Retype every line of the listing below, from the line containing "pose: elev=296.7 azim=157.0" down to the end of the listing, character for character, omitting the pictures.

■ **Dataset records**:
• • • •

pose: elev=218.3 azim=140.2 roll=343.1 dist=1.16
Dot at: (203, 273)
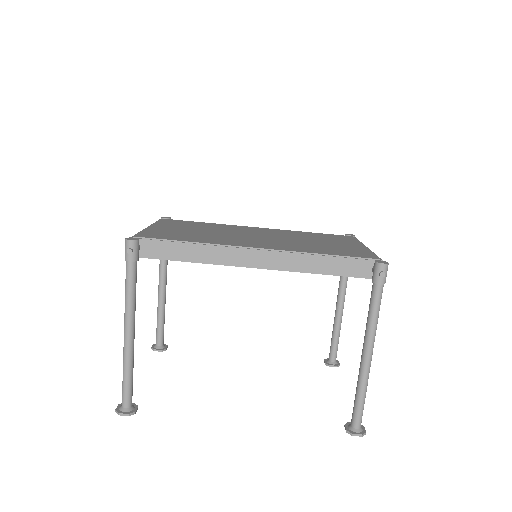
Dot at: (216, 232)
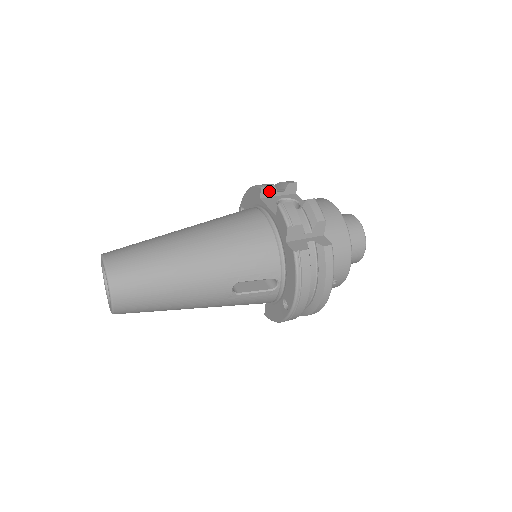
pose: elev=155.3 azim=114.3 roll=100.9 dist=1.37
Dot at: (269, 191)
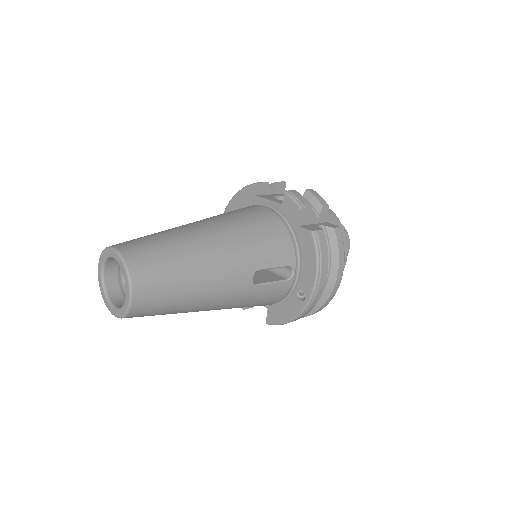
Dot at: (263, 188)
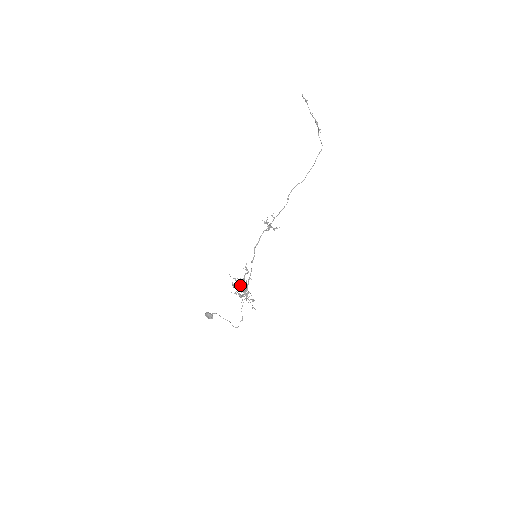
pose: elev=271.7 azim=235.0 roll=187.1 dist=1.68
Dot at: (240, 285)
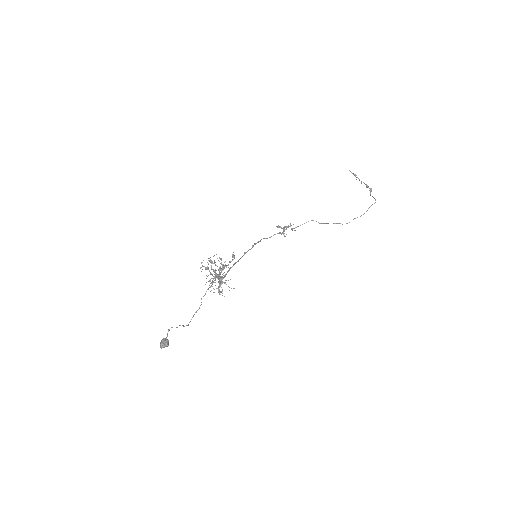
Dot at: occluded
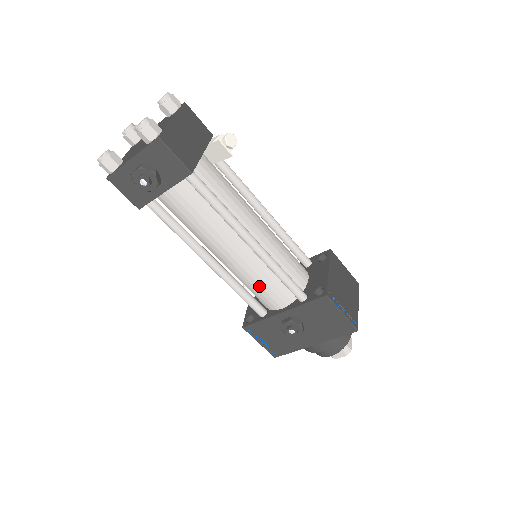
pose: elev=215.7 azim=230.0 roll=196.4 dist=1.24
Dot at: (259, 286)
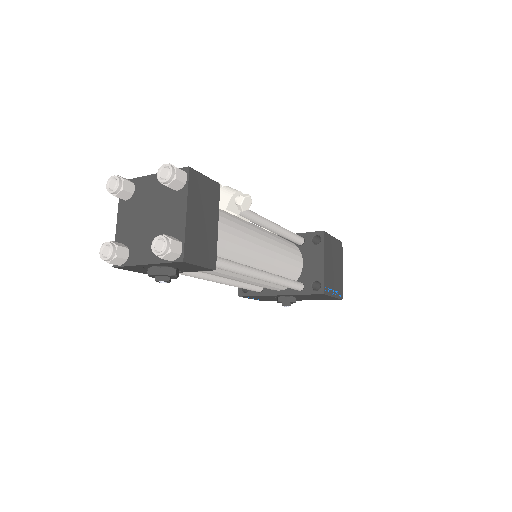
Dot at: (261, 286)
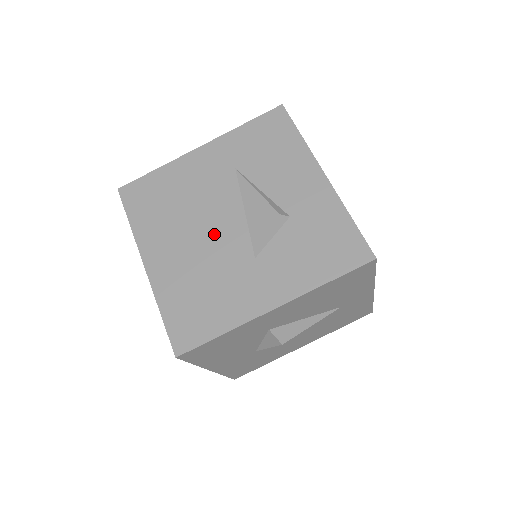
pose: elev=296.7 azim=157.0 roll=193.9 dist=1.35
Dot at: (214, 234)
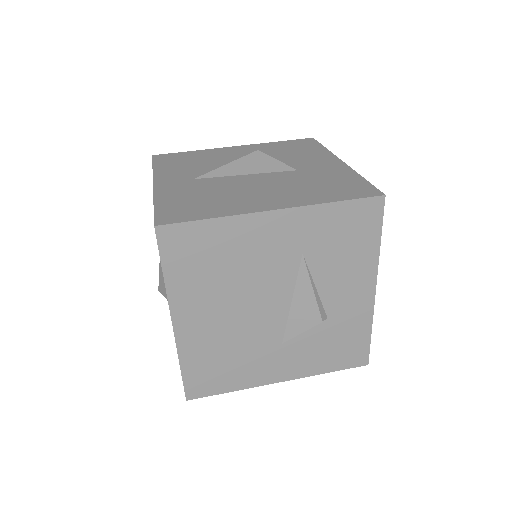
Dot at: (254, 314)
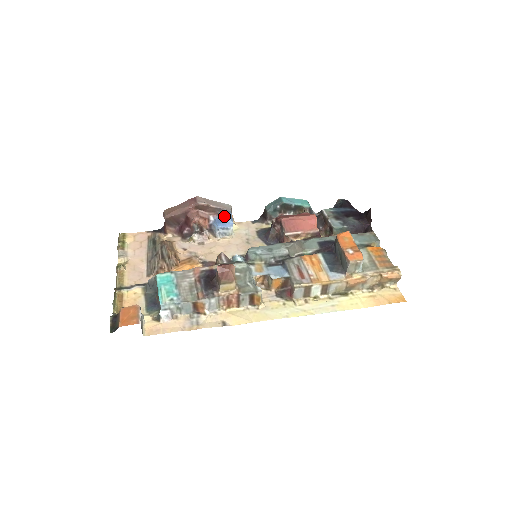
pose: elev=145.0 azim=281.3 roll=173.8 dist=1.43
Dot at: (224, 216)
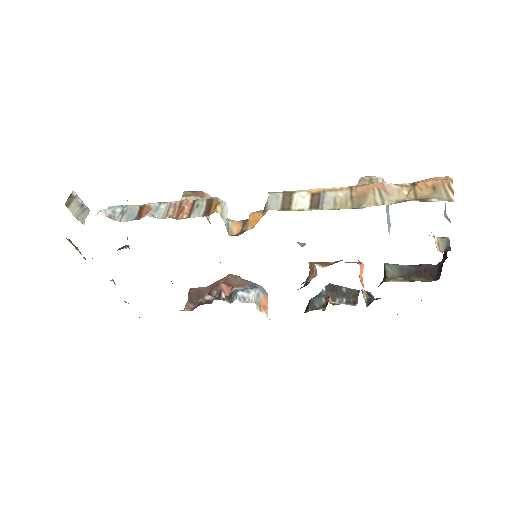
Dot at: occluded
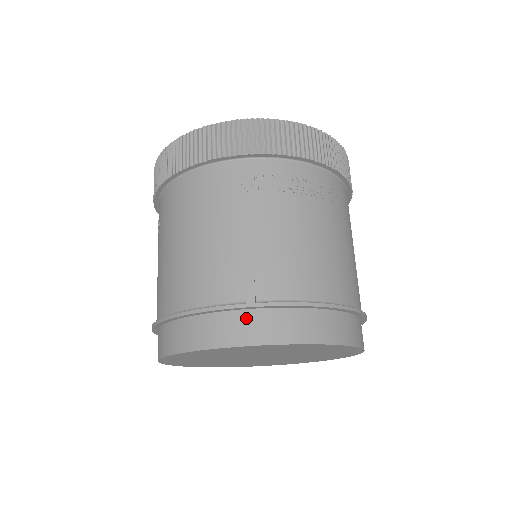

• • • •

■ **ANSWER FOR THE TASK**:
pose: elev=296.7 azim=157.0 roll=193.9 dist=1.35
Dot at: (214, 234)
Dot at: (254, 314)
pose: elev=145.0 azim=281.3 roll=173.8 dist=1.43
Dot at: (224, 216)
Dot at: occluded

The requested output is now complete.